The underlying issue is a category error. Wellbeing is framed as an individual problem to be managed, rather than a systemic experience to be shaped. When that happens, training becomes a tick box because it is disconnected from power, incentives, and everyday decision-making.

From a neuroscience and behavioural perspective, this is predictable. You cannot regulate people into wellbeing if the environment keeps triggering threat. The nervous system does not distinguish between a breathing exercise and a manager who routinely undermines you in meetings. One will always outweigh the other.

That is why education is critical, but not in the form of more wellbeing content.

The most useful education focuses on helping leaders understand how human systems actually work. How uncertainty, workload, ambiguity, and social threat affect cognition, behaviour, and health.
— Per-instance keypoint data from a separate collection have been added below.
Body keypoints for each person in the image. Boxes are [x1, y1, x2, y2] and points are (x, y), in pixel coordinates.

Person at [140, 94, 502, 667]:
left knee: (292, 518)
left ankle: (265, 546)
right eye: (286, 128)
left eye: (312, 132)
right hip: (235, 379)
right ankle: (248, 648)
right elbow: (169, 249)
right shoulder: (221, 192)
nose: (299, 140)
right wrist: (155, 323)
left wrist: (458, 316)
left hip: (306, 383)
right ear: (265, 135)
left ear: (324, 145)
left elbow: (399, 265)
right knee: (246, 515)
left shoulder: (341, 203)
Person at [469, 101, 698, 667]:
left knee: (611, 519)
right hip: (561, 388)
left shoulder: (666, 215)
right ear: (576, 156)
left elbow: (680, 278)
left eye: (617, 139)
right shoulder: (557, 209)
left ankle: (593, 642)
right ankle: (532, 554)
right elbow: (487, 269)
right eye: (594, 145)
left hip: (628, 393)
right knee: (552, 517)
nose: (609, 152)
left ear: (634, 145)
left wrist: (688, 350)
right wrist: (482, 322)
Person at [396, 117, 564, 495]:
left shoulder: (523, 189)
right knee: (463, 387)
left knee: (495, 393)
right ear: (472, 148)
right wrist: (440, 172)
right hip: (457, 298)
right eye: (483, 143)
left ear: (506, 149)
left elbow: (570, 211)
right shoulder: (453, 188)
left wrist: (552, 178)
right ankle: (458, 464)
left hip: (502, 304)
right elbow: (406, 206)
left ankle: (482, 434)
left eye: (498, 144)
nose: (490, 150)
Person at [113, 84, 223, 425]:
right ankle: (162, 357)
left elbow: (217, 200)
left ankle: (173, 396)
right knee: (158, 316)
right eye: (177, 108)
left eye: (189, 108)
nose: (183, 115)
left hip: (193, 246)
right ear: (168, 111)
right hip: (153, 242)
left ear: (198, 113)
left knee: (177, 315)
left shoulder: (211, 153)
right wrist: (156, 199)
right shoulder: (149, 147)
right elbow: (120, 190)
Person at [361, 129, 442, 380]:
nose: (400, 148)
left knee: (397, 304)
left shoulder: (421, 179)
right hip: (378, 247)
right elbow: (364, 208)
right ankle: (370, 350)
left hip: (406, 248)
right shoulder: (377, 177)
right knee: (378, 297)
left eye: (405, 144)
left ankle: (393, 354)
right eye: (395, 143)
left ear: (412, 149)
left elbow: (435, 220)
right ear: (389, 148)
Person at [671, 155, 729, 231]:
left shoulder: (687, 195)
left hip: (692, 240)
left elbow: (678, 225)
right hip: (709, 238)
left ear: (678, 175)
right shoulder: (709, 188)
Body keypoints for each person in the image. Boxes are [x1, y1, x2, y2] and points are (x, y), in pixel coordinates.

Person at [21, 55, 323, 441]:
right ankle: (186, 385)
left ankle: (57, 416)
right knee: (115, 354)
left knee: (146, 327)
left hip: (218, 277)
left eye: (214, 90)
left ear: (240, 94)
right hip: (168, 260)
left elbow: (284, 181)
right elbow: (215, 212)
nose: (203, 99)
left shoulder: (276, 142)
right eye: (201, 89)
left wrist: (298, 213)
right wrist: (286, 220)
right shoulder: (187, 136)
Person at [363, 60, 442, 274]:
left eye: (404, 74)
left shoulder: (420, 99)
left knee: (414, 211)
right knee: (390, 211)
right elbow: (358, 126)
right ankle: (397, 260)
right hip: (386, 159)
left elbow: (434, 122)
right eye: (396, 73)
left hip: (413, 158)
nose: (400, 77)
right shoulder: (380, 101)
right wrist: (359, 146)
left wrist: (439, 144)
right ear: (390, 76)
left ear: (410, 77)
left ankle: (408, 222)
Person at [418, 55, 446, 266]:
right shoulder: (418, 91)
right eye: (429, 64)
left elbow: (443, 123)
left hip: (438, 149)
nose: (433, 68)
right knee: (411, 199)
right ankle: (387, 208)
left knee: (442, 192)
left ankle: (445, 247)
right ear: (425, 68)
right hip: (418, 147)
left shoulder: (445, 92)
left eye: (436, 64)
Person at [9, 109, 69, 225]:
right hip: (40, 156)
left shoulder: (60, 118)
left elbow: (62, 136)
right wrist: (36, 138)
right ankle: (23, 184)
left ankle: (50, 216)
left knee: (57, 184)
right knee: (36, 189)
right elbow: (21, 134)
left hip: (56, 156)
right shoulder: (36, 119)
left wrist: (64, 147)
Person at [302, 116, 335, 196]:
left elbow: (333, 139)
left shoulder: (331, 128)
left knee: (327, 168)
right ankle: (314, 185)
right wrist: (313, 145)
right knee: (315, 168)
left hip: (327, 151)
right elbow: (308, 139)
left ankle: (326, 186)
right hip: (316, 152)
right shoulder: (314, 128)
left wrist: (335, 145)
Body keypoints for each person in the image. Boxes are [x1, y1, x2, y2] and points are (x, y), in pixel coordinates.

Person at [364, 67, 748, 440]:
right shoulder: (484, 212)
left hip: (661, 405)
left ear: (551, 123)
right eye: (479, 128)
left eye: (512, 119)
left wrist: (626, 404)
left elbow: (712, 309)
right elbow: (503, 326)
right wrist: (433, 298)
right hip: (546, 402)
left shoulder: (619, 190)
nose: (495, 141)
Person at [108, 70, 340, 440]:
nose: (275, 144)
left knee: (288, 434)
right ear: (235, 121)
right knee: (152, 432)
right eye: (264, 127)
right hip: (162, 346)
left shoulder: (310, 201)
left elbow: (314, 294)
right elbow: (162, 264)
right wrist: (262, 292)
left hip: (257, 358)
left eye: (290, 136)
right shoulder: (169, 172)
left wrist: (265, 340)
Once leaders grasp that wellbeing is shaped by design choices, not just personal habits, responsibility shifts naturally.

There is also a need to educate organisations on the difference between support and substitution. Wellbeing initiatives should support people within challenging systems, not substitute for fixing those systems. A simple test is to ask: if this programme disappeared tomorrow, would the underlying causes of stress still exist? If the answer is yes, the work is incomplete.

The organisations that avoid wellbeing washing treat wellbeing as an outcome, not a programme. They look at decision rights, clarity, psychological safety, recovery time, and how uncertainty is communicated. Training then focuses on building leadership capability in those areas, rather than offering wellbeing as a bolt-on.

Ultimately, reducing wellbeing washing requires a shift in honesty. A willingness to say, “This is how work currently feels,” before asking people to cope better with it. When that honesty is present, wellbeing initiatives stop being performative and start becoming meaningful.

In relation to the topic of uncertainty, what is your perspective on AI as a force for good or bad?

I am instinctively wary of framing AI as either a force for good or a force for bad, because that framing itself is a human attempt to regain certainty.

AI is an amplifier, not an originator. It magnifies whatever psychological, cultural, and organisational dynamics already exist. In environments that are thoughtful, humane, and reflective, AI can reduce friction, expand creativity, and free people to focus on work that actually requires judgment and care. In environments driven by fear, speed, and control, it will do the opposite, accelerating anxiety, dehumanisation, and poor decision-making.

From an uncertainty perspective, what matters most is not what AI can do, but how people respond to the uncertainty it creates.

AI introduces a sustained prediction error. Roles are less stable. Expertise feels less secure. The future of work is harder to narrate cleanly. For many people, that triggers the same threat responses we see in any period of rapid change: defensiveness, overconfidence, disengagement, or blind adoption. None of those responses are about AI itself. They are about tolerance for uncertainty.

This is where the real risk lies. Organisations that use AI as a substitute for thinking, leadership, or responsibility will create fragile systems and brittle cultures. Organisations that use AI as a tool inside a psychologically safe, uncertainty-literate environment will likely see the benefits people hope for.

There is also a quieter danger that concerns me more than job displacement. AI can reduce our tolerance for not knowing. If every ambiguity is immediately filled, summarised, or resolved for us, we risk losing the cognitive and emotional muscles required to sit with complexity, doubt, and disagreement. That capacity is foundational to good judgement, ethics, and leadership.

Used well, AI can support human capability. Used badly, it can erode it.

So my position is neither optimistic nor pessimistic. It is conditional. AI will be a force for good in proportion to how well individuals and organisations understand their own psychological responses to uncertainty. Without that awareness, the technology will move faster than our ability to use it wisely.